It is frequently part of a more strategic attempt to improve relations and build a sustainable, long lasting peace. At the beginning of the nine-year long war in Bougainville, women planned a peace settlement between secessionists and the Papua New Guinea government, played a key mediating role in the 1994 Arawa Peace Conference, and organized a mass meeting where women from all sides of the conflict agreed to work together for peace. An island-wide programme on nonviolent conflict resolution was developed, leading to trained women walking alone into the jungle to seek out and persuade guerrillas to lay down their weapons.
In Kenya, women in the Wajir Peace Group successfully intervene in conflicts between ethnic groups, partially by keeping careful track of tensions in the market place and rumours. The Sudanese Womens Voice for Peace promotes dialogue and reconciliation among different ethnic groups and guerilla factions in Sudan, and has established underground links between women in North and South Sudan. In Northern Ireland two women, the Roman Catholic Mairead Maguire and the Protestant Betty Williams, reached across sectarian lines to establish the Peace People movement.
Womens strengths for this role in reconciliation are many. They include good listening and communication skills, the willingness and flexibility to compromise, extensive experience in practical problem solving, and caring for real people above abstract principles.
Angela King, Special Advisor on Gender Issues and Advancement of Women to the United Nations, pointed out some of these strengths in analysing the role of women in the UN Observer Mission in South Africa (UNOMSA), which she served as Chief of Mission.
The presence of women seems to be a potent ingredient in fostering and maintaining confidence and trust among the local population. In performing their tasks with their male colleagues, women were perceived to be more compassionate, less threatening or insistent on status, less willing to opt for force or confrontation over conciliation, even it is said less egocentric, more willing to listen and learn -though not always- and to contribute to an environment of stability which fostered the peace process. (Success in South Africa, UN Chronicle, No. 3, 1997).
Such strengths frequently arise out of womens already existing roles, and are often practised and honed within the family and local community. In some cultures, women have traditionally had a role in resolving more public, organized conflicts. In the early 1990s, the White Scarf movement in Armenia tried to use the old custom of women breaking up fights between men by waving white scarves to intervene in the conflict between Armenia and Azerbaijan. Conflict resolution trainers often encourage the revival or spread of such indigenous traditional practices. This can be very problematic, as in many cases such practices give women no choice about their role in reconciliation, and in fact constitute serious abuses of womens human rights. One example out of many concerns Afghanistan, where the custom of badh involves a murderers family would send a female family member to join the murder victims family, in order to prevent revenge killings which would involve whole clans.

WRITTEN EXERCISE 1 →
Using the text on women and peacebuilding, decide whether each statement agrees with it. Give yes or no for each, with the text's deciding words quoted exactly.
(a) The war in Bougainville lasted nine years.
(b) Mairead Maguire was Protestant.
(c) The White Scarf movement was based in Azerbaijan.
WRITTEN EXERCISE 2 → According to the text on women and peacebuilding, which mission did Angela King serve as Chief of Mission?
The records that come next are not needed.

INFORMATION PROVIDED →
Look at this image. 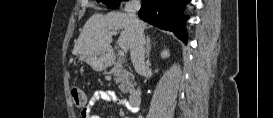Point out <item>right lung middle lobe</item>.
<instances>
[{
    "label": "right lung middle lobe",
    "instance_id": "dd1d6c3e",
    "mask_svg": "<svg viewBox=\"0 0 273 118\" xmlns=\"http://www.w3.org/2000/svg\"><path fill=\"white\" fill-rule=\"evenodd\" d=\"M100 1L106 4L109 9H117L121 3V0H97V2Z\"/></svg>",
    "mask_w": 273,
    "mask_h": 118
}]
</instances>
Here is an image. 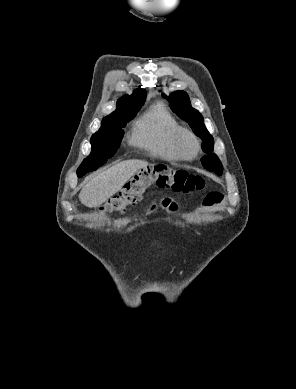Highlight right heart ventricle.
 Masks as SVG:
<instances>
[{"label": "right heart ventricle", "instance_id": "1", "mask_svg": "<svg viewBox=\"0 0 296 389\" xmlns=\"http://www.w3.org/2000/svg\"><path fill=\"white\" fill-rule=\"evenodd\" d=\"M180 124L161 103L144 112L133 124L130 144L155 158L179 161L173 141Z\"/></svg>", "mask_w": 296, "mask_h": 389}]
</instances>
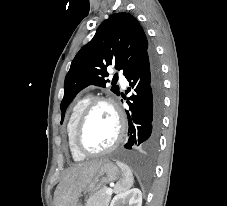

EXPECTED ANSWER 1 →
(a) Yes: "the nine-year long war in Bougainville"
(b) No: "the Roman Catholic Mairead Maguire and the Protestant Betty Williams"
(c) No: "the White Scarf movement in Armenia"

EXPECTED ANSWER 2 → The UN Observer Mission in South Africa (UNOMSA).